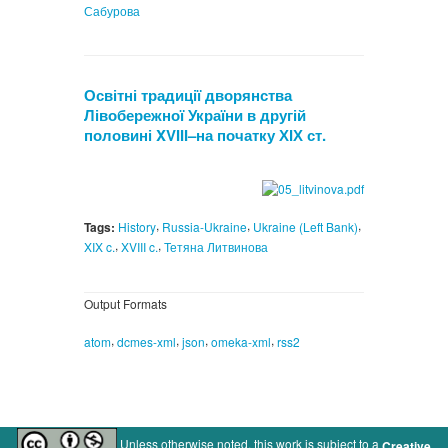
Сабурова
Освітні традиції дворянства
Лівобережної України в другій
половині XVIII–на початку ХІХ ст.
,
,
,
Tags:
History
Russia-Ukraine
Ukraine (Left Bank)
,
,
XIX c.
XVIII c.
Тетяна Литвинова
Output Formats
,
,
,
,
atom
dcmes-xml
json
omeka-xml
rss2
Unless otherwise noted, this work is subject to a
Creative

────────

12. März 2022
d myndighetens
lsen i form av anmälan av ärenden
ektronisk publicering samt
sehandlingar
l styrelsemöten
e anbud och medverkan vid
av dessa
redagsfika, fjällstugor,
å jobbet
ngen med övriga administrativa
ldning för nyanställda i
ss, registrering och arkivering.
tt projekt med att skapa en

────────

# THE PROBLEM
Copy every line of the data above that contains the string "XVIII". Case counts.

# SOLUTION BELOW
половині XVIII–на початку ХІХ ст.
XVIII c.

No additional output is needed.